Image: Medusa in operation. Here we see the design 1) At the moment of bomb explosion; 2) As the explosion pulse reaches the parachute canopy; 3) Effect on the canopy, accelerating it away from the explosion, with the spacecraft playing out the main tether with its winch, braking as it extends, and accelerating the vehicle; 4) The tether being winched back in. Imagine all this in action and the jellyfish reference becomes clear. Credit: George William Herbert/Wikimedia.

Second, a video that Al Jackson pointed out to me, made by artist and CGI expert Nick Stevens, shows what Medusa would look like in flight. I recall Solem’s words when I watch this:

One can visualize the motion of this spacecraft by comparing it to a jellyfish. The repeated explosions will cause the canopy to pulsate, ripple, and throb. The tethers will be stretching and relaxing. The concept needed a name: its dynamics suggested MEDUSA.

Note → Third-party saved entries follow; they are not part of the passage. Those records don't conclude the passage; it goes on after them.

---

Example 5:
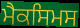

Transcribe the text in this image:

ਮੈਕਸਿਮਸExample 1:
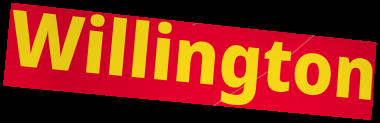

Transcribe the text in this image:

Willington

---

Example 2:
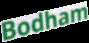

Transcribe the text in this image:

Bodham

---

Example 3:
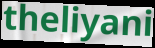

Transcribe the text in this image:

theliyani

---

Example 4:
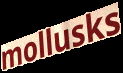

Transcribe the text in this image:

mollusks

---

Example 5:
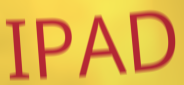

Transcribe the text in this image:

IPADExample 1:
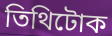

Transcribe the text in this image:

তিথিটোক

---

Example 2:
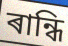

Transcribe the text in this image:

ৰান্ধি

Bear in mind as you watch, though, that Solem’s Los Alamos report speaks of a 500-meter canopy that would be spin-deployed along with 10,000 tethers. The biggest stress that suggested itself to readers when we’ve discussed Medusa in the past is in the tethers themselves, which is why Solem made them as long as he did. Even so, I became rather enthralled with Medusa early when I first encountered the idea, an interest reinforced by Greg Matloff’s statement (in Deep Space Probes): “Although much analysis remains to be carried out, the Medusa concept might allow great reduction in the mass of a nuclear-pulse starprobe.” With Dyson having given up on Orion, Medusa seemed a way to reinvigorate nuclear pulse propulsion, although to be sure, Dyson’s chief objection to Orion when I talked with him about it was the sheer impracticality of the concept, an issue which surely would apply to Medusa as well.

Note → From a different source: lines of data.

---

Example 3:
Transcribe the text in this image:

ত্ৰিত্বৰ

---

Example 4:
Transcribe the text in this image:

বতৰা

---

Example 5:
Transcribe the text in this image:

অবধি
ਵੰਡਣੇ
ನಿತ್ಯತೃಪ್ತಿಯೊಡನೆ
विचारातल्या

Like so much in the Netflix ‘3 Body Problem,’ the visuals of the bomb runway sequence are well crafted. In fact, I find Liu Cixin’s trilogy so stuffed with interesting ideas that my recent re-reading of The Three Body Problem and subsequent immersion in the following two novels have me wanting to explore his other work. I haven’t yet attempted the Chinese series, which is longer and presents the daunting prospect of dealing with a now familiar set of plot elements with wholly different actors. I’ll need to dip into it as Netflix ponders a second season for the American series.

Anyway, notice the interesting fact that what you have as a propulsion method on ‘3 Body Problem’ is essentially Medusa adapted to a nuclear bomb runway, with the sail-driven craft intercepting a series of nuclear weapons. As each explodes, the spacecraft is pushed to higher and higher velocities. I’m curious to know how the Chinese series handles this aspect of the story, and also curious about who introduced this propulsion concept, which I still haven’t located in the novels. I’m not aware of a fusion runway combined with a sail anywhere in the interstellar literature. Nice touch!

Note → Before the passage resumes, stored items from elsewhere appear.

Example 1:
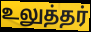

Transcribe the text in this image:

உலுத்தர்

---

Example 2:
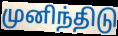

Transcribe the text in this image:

முனிந்திடு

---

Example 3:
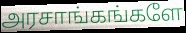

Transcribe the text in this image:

அரசாங்கங்களே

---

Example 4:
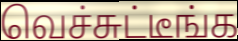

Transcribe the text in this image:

வெச்சுட்டீங்க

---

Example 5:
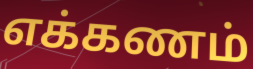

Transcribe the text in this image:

எக்கணம்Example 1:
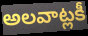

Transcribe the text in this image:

అలవాట్లకీ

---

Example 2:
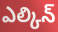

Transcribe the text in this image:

ఎల్కిన్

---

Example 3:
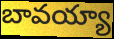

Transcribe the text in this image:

బావయ్యా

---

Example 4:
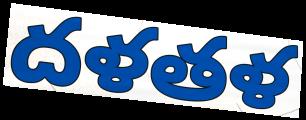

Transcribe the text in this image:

దళతళ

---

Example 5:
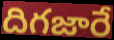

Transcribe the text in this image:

The Los Alamos report I refer to above is Solem’s “Some New Ideas for Nuclear Explosive Spacecraft Propulsion,” LA-12189-MS, October 1991 (available online). Solem also wrote up the Medusa concept in “Medusa: Nuclear Explosive Propulsion for Interplanetary Travel,” JBIS Vol. 46, No. 1 (1993), pp. 21-26. Two other JBIS papers also come into play for specific mission applications: “The Moon and the Medusa: Use of Lunar Assets in Nuclear-Pulse Propelled Space Travel,” JBIS Vol. 53 (2000), pp. 362-370 and “Deflection and Disruption of Asteroids on Collision Course with Earth,” JBIS Vol. 53 (2000), pp. 180-196. To my knowledge, Freeman Dyson’s ‘The Bolo and the Squid,’ a 1958 memo at Los Alamos treating these concepts, remains classified.